Without the pictures, return each record as it appears.

## Begin Exercise inputs

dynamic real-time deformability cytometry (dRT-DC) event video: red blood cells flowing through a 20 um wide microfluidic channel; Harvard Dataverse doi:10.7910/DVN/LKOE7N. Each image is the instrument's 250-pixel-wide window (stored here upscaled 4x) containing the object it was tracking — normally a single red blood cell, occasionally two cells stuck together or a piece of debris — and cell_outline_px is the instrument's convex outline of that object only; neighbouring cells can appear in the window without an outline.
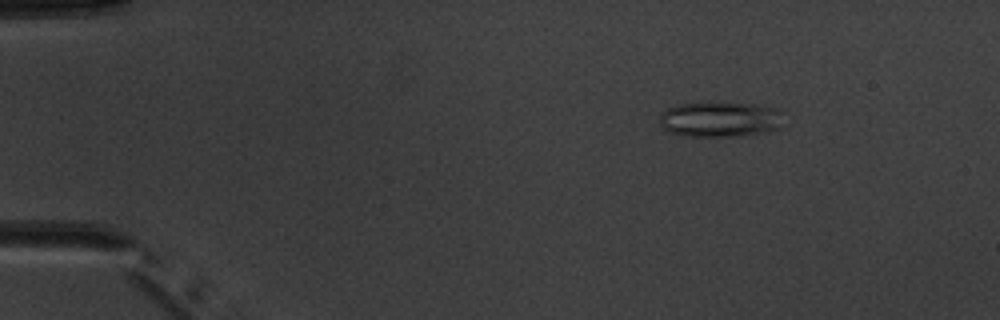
{"species": "common noctule bat (a hibernating species)", "species_latin": "Nyctalus noctula", "temperature_condition": "warm", "stored_images_in_passage": 6, "camera_frame_rate_fps": 3000, "um_per_image_px": 0.085, "animal": {"sex": "male", "body_mass_g": 20.1, "forearm_length_mm": 53.5}, "frame": {"image": 1, "passage_image": 2, "time_ms": 2.0, "image_size_px": [1000, 320], "cell_outline_px": [[780, 128], [764, 132], [740, 136], [680, 136], [668, 132], [660, 124], [660, 112], [676, 104], [752, 104], [776, 108]], "centroid_in_image_um": [61.1, 10.17], "position_along_channel_um": 23.9, "area_um2": 24.85}}
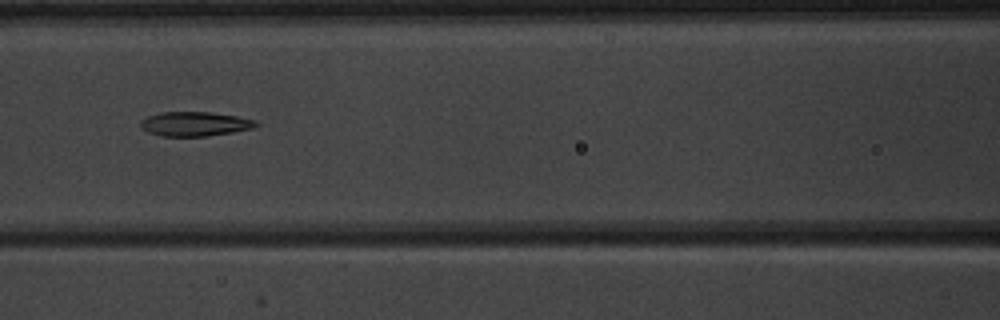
{"frame": {"image": 2, "passage_image": 6, "time_ms": 7.333, "image_size_px": [1000, 320], "cell_outline_px": [[260, 124], [252, 128], [232, 132], [204, 136], [160, 136], [148, 132], [140, 128], [140, 120], [148, 116], [160, 112], [208, 112], [236, 116], [256, 120]], "centroid_in_image_um": [16.52, 10.53], "position_along_channel_um": 150.1, "area_um2": 16.36}}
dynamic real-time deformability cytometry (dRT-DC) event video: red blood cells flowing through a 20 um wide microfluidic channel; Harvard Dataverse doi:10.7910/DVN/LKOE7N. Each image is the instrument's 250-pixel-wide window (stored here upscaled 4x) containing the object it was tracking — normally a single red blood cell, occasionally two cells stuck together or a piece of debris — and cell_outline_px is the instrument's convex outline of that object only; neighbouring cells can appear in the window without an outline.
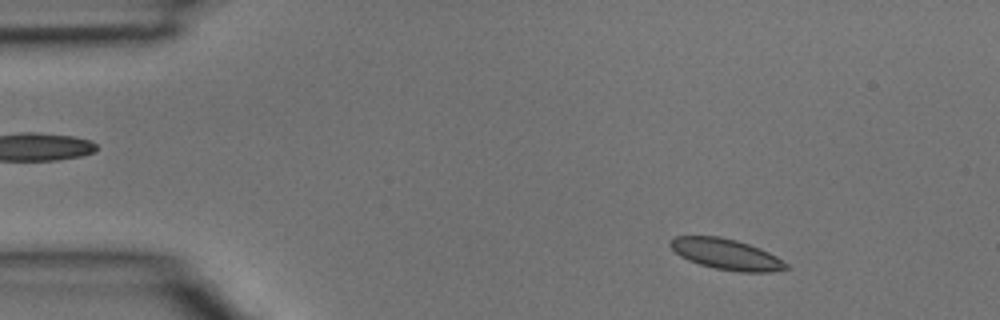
{"species": "common noctule bat (a hibernating species)", "species_latin": "Nyctalus noctula", "temperature_condition": "room temperature", "stored_images_in_passage": 4, "camera_frame_rate_fps": 3000, "um_per_image_px": 0.085, "animal": {"sex": "male", "body_mass_g": 15.6}, "frame": {"image": 1, "passage_image": 1, "time_ms": 0.0, "image_size_px": [1000, 320], "cell_outline_px": [[788, 268], [772, 272], [740, 272], [716, 268], [700, 264], [688, 260], [680, 256], [668, 244], [668, 240], [676, 236], [720, 236], [736, 240], [760, 248], [776, 256], [788, 264]], "centroid_in_image_um": [61.72, 21.6], "position_along_channel_um": 23.3, "area_um2": 20.69}}
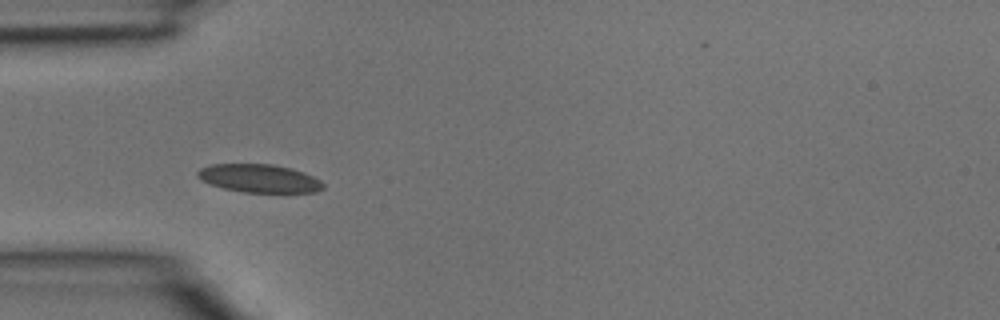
{"frame": {"image": 2, "passage_image": 3, "time_ms": 0.667, "image_size_px": [1000, 320], "cell_outline_px": [[324, 188], [316, 192], [244, 192], [224, 188], [200, 180], [196, 176], [196, 172], [200, 168], [212, 164], [272, 164], [292, 168], [304, 172], [320, 180], [324, 184]], "centroid_in_image_um": [22.03, 15.15], "position_along_channel_um": 63.0, "area_um2": 20.63}}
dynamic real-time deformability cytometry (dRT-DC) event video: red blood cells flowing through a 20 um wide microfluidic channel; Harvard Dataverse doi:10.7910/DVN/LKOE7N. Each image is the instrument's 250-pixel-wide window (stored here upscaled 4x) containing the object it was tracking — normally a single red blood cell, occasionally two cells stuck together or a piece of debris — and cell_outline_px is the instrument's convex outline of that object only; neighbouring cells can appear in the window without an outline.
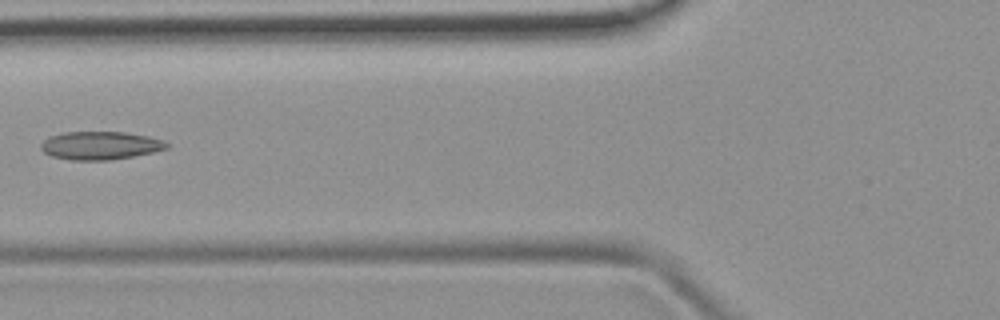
{"species": "common noctule bat (a hibernating species)", "species_latin": "Nyctalus noctula", "temperature_condition": "room temperature", "stored_images_in_passage": 2, "camera_frame_rate_fps": 3000, "um_per_image_px": 0.085, "animal": {"sex": "female", "body_mass_g": 19.9}, "frame": {"image": 1, "passage_image": 2, "time_ms": 1.333, "image_size_px": [1000, 320], "cell_outline_px": [[168, 148], [152, 152], [112, 160], [68, 160], [52, 156], [44, 152], [40, 148], [40, 144], [48, 136], [64, 132], [124, 132], [148, 136], [164, 140], [168, 144]], "centroid_in_image_um": [8.49, 12.37], "position_along_channel_um": 117.3, "area_um2": 20.69}}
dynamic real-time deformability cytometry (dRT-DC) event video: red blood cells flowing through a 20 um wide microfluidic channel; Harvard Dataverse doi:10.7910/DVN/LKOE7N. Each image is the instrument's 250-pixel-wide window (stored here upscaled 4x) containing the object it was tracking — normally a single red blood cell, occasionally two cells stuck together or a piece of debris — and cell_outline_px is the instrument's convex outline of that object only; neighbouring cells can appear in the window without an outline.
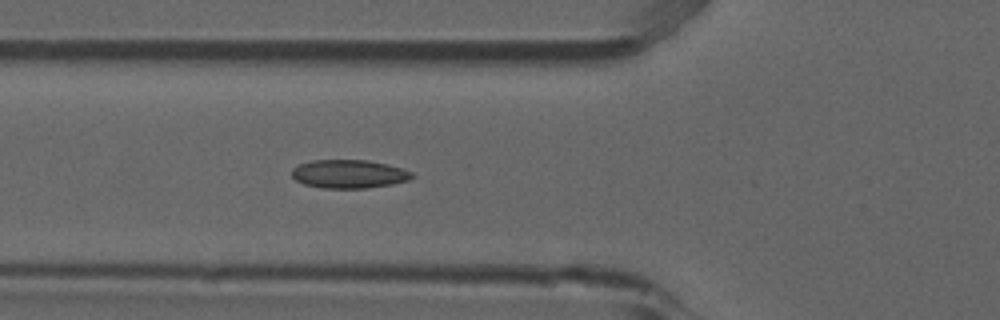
{"species": "common noctule bat (a hibernating species)", "species_latin": "Nyctalus noctula", "temperature_condition": "room temperature", "stored_images_in_passage": 5, "camera_frame_rate_fps": 3000, "um_per_image_px": 0.085, "animal": {"sex": "male", "forearm_length_mm": 52.5}, "frame": {"image": 1, "passage_image": 5, "time_ms": 1.333, "image_size_px": [1000, 320], "cell_outline_px": [[416, 176], [408, 180], [392, 184], [364, 188], [324, 188], [304, 184], [296, 180], [292, 176], [292, 168], [300, 164], [312, 160], [368, 160], [388, 164], [412, 172]], "centroid_in_image_um": [29.67, 14.78], "position_along_channel_um": 96.1, "area_um2": 19.88}}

## End Exercise inputs

> **Exercise output**:
dynamic real-time deformability cytometry (dRT-DC) event video: red blood cells flowing through a 20 um wide microfluidic channel; Harvard Dataverse doi:10.7910/DVN/LKOE7N. Each image is the instrument's 250-pixel-wide window (stored here upscaled 4x) containing the object it was tracking — normally a single red blood cell, occasionally two cells stuck together or a piece of debris — and cell_outline_px is the instrument's convex outline of that object only; neighbouring cells can appear in the window without an outline.
{"species": "common noctule bat (a hibernating species)", "species_latin": "Nyctalus noctula", "temperature_condition": "warm", "stored_images_in_passage": 6, "camera_frame_rate_fps": 3000, "um_per_image_px": 0.085, "animal": {"sex": "male", "body_mass_g": 20.1, "forearm_length_mm": 53.5}, "frame": {"image": 1, "passage_image": 2, "time_ms": 2.0, "image_size_px": [1000, 320], "cell_outline_px": [[780, 128], [764, 132], [740, 136], [680, 136], [668, 132], [660, 124], [660, 112], [676, 104], [752, 104], [776, 108]], "centroid_in_image_um": [61.1, 10.17], "position_along_channel_um": 23.9, "area_um2": 24.85}}
{"frame": {"image": 2, "passage_image": 6, "time_ms": 7.333, "image_size_px": [1000, 320], "cell_outline_px": [[260, 124], [252, 128], [232, 132], [204, 136], [160, 136], [148, 132], [140, 128], [140, 120], [148, 116], [160, 112], [208, 112], [236, 116], [256, 120]], "centroid_in_image_um": [16.52, 10.53], "position_along_channel_um": 150.1, "area_um2": 16.36}}
dynamic real-time deformability cytometry (dRT-DC) event video: red blood cells flowing through a 20 um wide microfluidic channel; Harvard Dataverse doi:10.7910/DVN/LKOE7N. Each image is the instrument's 250-pixel-wide window (stored here upscaled 4x) containing the object it was tracking — normally a single red blood cell, occasionally two cells stuck together or a piece of debris — and cell_outline_px is the instrument's convex outline of that object only; neighbouring cells can appear in the window without an outline.
{"species": "common noctule bat (a hibernating species)", "species_latin": "Nyctalus noctula", "temperature_condition": "room temperature", "stored_images_in_passage": 4, "camera_frame_rate_fps": 3000, "um_per_image_px": 0.085, "animal": {"sex": "male", "body_mass_g": 15.6}, "frame": {"image": 1, "passage_image": 1, "time_ms": 0.0, "image_size_px": [1000, 320], "cell_outline_px": [[788, 268], [772, 272], [740, 272], [716, 268], [700, 264], [688, 260], [680, 256], [668, 244], [668, 240], [676, 236], [720, 236], [736, 240], [760, 248], [776, 256], [788, 264]], "centroid_in_image_um": [61.72, 21.6], "position_along_channel_um": 23.3, "area_um2": 20.69}}
{"frame": {"image": 2, "passage_image": 3, "time_ms": 0.667, "image_size_px": [1000, 320], "cell_outline_px": [[324, 188], [316, 192], [244, 192], [224, 188], [200, 180], [196, 176], [196, 172], [200, 168], [212, 164], [272, 164], [292, 168], [304, 172], [320, 180], [324, 184]], "centroid_in_image_um": [22.03, 15.15], "position_along_channel_um": 63.0, "area_um2": 20.63}}
dynamic real-time deformability cytometry (dRT-DC) event video: red blood cells flowing through a 20 um wide microfluidic channel; Harvard Dataverse doi:10.7910/DVN/LKOE7N. Each image is the instrument's 250-pixel-wide window (stored here upscaled 4x) containing the object it was tracking — normally a single red blood cell, occasionally two cells stuck together or a piece of debris — and cell_outline_px is the instrument's convex outline of that object only; neighbouring cells can appear in the window without an outline.
{"species": "common noctule bat (a hibernating species)", "species_latin": "Nyctalus noctula", "temperature_condition": "room temperature", "stored_images_in_passage": 2, "camera_frame_rate_fps": 3000, "um_per_image_px": 0.085, "animal": {"sex": "female", "body_mass_g": 19.9}, "frame": {"image": 1, "passage_image": 2, "time_ms": 1.333, "image_size_px": [1000, 320], "cell_outline_px": [[168, 148], [152, 152], [112, 160], [68, 160], [52, 156], [44, 152], [40, 148], [40, 144], [48, 136], [64, 132], [124, 132], [148, 136], [164, 140], [168, 144]], "centroid_in_image_um": [8.49, 12.37], "position_along_channel_um": 117.3, "area_um2": 20.69}}
dynamic real-time deformability cytometry (dRT-DC) event video: red blood cells flowing through a 20 um wide microfluidic channel; Harvard Dataverse doi:10.7910/DVN/LKOE7N. Each image is the instrument's 250-pixel-wide window (stored here upscaled 4x) containing the object it was tracking — normally a single red blood cell, occasionally two cells stuck together or a piece of debris — and cell_outline_px is the instrument's convex outline of that object only; neighbouring cells can appear in the window without an outline.
{"species": "common noctule bat (a hibernating species)", "species_latin": "Nyctalus noctula", "temperature_condition": "room temperature", "stored_images_in_passage": 5, "camera_frame_rate_fps": 3000, "um_per_image_px": 0.085, "animal": {"sex": "male", "forearm_length_mm": 52.5}, "frame": {"image": 1, "passage_image": 5, "time_ms": 1.333, "image_size_px": [1000, 320], "cell_outline_px": [[416, 176], [408, 180], [392, 184], [364, 188], [324, 188], [304, 184], [296, 180], [292, 176], [292, 168], [300, 164], [312, 160], [368, 160], [388, 164], [412, 172]], "centroid_in_image_um": [29.67, 14.78], "position_along_channel_um": 96.1, "area_um2": 19.88}}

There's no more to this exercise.